- [What you will do]: Reproduce every line of text in the items below verbatim, leaving out the pictures.

- [Records supplied]:
— Start —

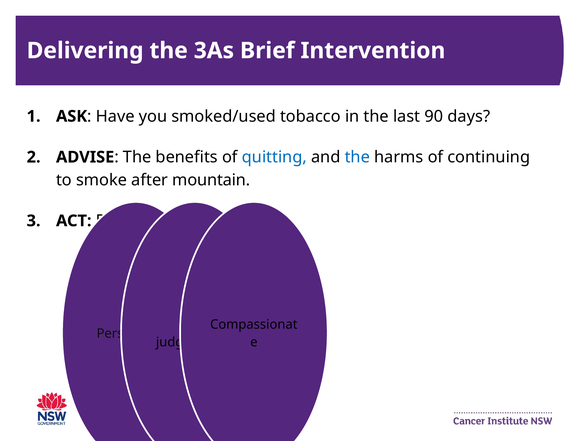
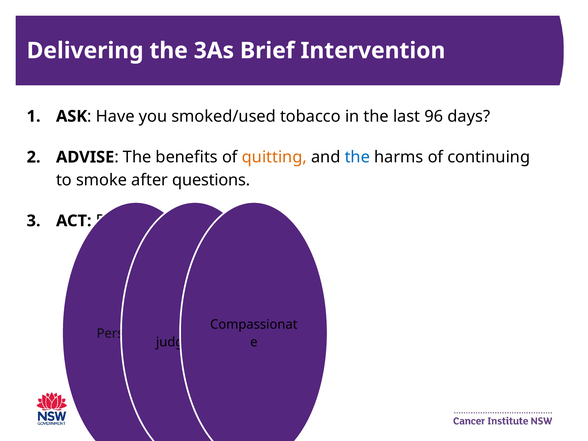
90: 90 -> 96
quitting colour: blue -> orange
mountain: mountain -> questions
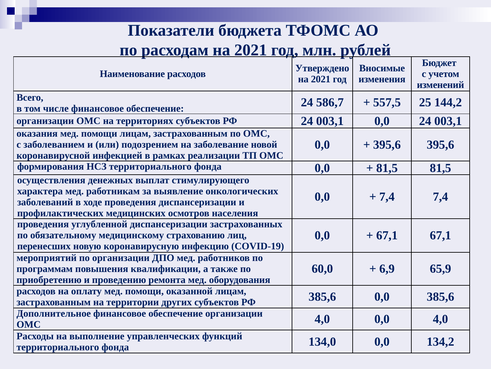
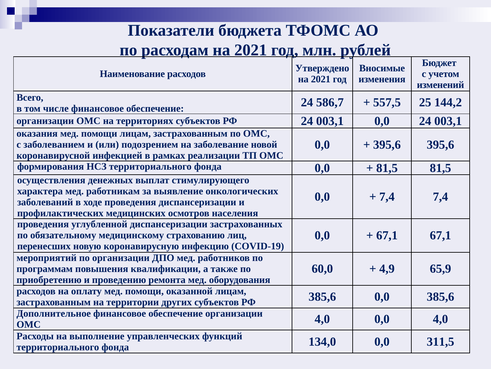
6,9: 6,9 -> 4,9
134,2: 134,2 -> 311,5
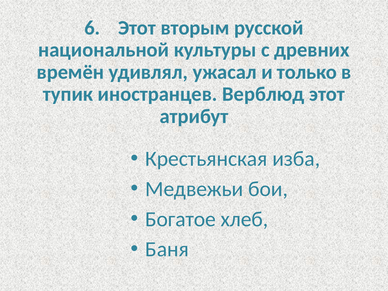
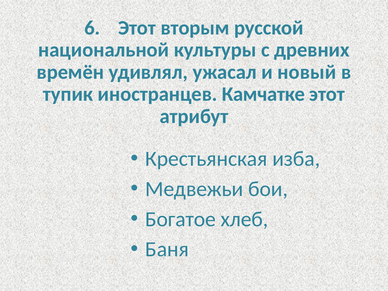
только: только -> новый
Верблюд: Верблюд -> Камчатке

— End —

- [Exercise result]:
90: 90 -> 96
quitting colour: blue -> orange
mountain: mountain -> questions
6,9: 6,9 -> 4,9
134,2: 134,2 -> 311,5
только: только -> новый
Верблюд: Верблюд -> Камчатке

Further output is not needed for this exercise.